For unused stories, just for fun, let’s try something fancier. First, we’ll make a ggplot result instead of a leaflet result:

stories_plot <- 
  sunset_parcels_zoning %>% 
  filter(unused_stories > 0) %>% 
  ggplot() + 
  geom_sf(
    aes(
      fill = unused_stories
    ),
    lwd = 0
  ) + 
  theme(
    axis.text.x = element_blank(), 
    axis.text.y = element_blank(),
    axis.ticks = element_blank(),
    rect = element_blank()
  ) +
  labs(
    fill = "Unused Stories"
  ) +
  scale_fill_gradient(
    low = "white",
    high = "red"
  )

stories_plot

There’s a package called rayshader that can turn ggplot plots into 3D plots.

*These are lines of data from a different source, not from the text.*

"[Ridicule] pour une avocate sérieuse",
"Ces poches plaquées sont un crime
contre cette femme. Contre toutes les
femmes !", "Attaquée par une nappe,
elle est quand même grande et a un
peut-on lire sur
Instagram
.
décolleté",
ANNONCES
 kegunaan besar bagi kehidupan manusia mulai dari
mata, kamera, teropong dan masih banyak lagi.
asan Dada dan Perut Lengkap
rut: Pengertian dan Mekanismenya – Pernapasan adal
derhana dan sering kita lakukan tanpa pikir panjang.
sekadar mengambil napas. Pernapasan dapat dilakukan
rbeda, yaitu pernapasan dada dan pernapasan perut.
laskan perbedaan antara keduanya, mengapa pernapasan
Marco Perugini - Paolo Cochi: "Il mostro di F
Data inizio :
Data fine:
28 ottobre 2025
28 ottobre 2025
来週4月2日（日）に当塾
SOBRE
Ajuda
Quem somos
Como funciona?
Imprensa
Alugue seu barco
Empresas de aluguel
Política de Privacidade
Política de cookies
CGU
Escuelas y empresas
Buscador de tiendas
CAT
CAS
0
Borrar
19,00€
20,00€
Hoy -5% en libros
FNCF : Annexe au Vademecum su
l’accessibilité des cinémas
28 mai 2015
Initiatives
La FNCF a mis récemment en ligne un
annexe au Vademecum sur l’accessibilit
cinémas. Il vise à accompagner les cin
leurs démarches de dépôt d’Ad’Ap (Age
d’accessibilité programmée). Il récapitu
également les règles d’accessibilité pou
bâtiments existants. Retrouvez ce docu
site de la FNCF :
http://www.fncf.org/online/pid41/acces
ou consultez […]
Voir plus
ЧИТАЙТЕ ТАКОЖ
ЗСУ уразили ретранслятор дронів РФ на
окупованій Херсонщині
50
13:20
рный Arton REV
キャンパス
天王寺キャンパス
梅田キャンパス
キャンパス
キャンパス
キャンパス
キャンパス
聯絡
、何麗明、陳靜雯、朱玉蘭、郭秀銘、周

If you run on stories_plot you get the following:

library(rayshader)

plot_gg(
  stories_plot,
  width = 10,
  height = 4,
  scale = 100
)

render_snapshot(
  "snapshot.png",
  clear = TRUE
)

As we would expect, the greatest opportunity for height increases appears to be in the region that had the special height districts. Keep in mind, overall, that this analysis demonstrated opportunity for increased land use between the existing zoning and the existing property use, but this analysis could also be used to estimate development potential for entirely new zoning, which has been a critical consideration at the local and state level.